§ **WHAT TO WORK ON**:
The lines to copy are those in the listing below that contain the word "KiCad".

§ **PROVIDED INFORMATION**:
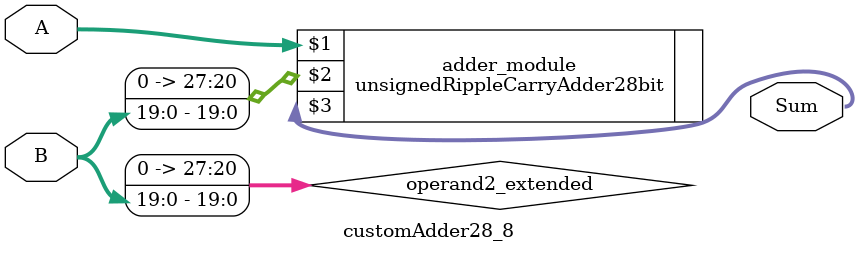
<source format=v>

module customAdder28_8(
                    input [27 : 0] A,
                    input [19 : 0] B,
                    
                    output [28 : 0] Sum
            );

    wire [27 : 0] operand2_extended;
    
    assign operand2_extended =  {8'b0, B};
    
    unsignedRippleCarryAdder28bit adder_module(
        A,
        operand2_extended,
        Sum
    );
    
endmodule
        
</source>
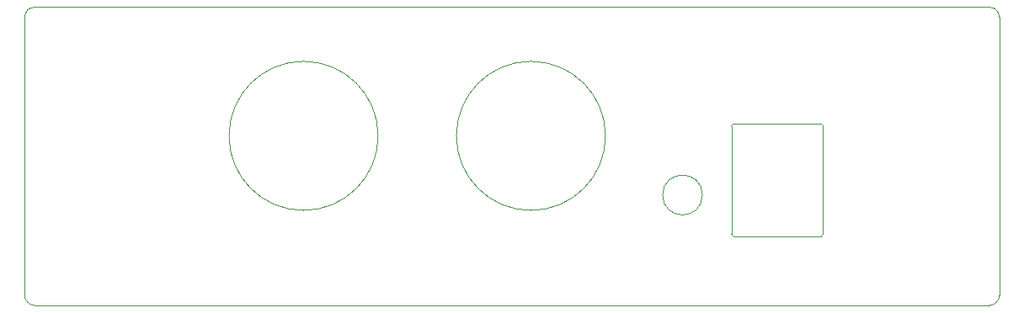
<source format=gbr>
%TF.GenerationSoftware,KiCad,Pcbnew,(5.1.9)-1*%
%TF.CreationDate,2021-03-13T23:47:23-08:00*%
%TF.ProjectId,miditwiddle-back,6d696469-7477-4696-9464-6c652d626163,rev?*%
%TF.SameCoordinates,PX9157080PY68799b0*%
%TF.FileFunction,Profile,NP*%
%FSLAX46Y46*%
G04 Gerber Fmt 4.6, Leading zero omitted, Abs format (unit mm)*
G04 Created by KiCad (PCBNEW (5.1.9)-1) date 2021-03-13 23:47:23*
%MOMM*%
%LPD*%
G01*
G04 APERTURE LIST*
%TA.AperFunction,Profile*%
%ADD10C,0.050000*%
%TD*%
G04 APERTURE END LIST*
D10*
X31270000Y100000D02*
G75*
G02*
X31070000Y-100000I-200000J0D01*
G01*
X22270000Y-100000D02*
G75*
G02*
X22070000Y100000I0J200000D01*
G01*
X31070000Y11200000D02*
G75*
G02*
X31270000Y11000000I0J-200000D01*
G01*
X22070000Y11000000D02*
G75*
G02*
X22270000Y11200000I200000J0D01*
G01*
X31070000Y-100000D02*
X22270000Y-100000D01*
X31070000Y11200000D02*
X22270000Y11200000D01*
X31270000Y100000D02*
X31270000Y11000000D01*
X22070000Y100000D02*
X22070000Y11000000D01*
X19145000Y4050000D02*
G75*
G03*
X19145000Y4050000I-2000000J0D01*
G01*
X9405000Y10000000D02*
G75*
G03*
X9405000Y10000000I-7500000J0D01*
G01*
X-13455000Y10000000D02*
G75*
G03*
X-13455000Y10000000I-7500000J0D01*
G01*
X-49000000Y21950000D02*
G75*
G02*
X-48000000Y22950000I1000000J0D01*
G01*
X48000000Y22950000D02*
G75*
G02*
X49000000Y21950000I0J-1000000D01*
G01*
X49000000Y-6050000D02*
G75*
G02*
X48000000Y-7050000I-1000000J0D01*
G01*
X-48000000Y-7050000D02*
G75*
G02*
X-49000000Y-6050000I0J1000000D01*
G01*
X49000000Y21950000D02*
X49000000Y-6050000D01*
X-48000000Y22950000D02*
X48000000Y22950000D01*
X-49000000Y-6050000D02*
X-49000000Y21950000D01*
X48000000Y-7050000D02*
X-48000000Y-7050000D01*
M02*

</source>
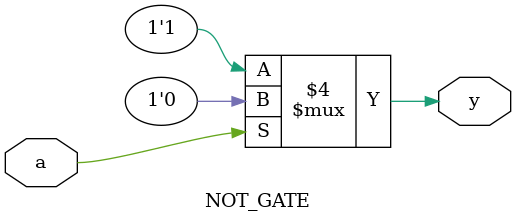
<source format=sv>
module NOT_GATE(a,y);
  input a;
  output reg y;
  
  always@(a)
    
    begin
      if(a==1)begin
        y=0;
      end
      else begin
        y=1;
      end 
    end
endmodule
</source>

§ **COMPLETED EXERCISE**:
%TF.GenerationSoftware,KiCad,Pcbnew,(5.1.9)-1*%
G04 Created by KiCad (PCBNEW (5.1.9)-1) date 2021-03-13 23:47:23*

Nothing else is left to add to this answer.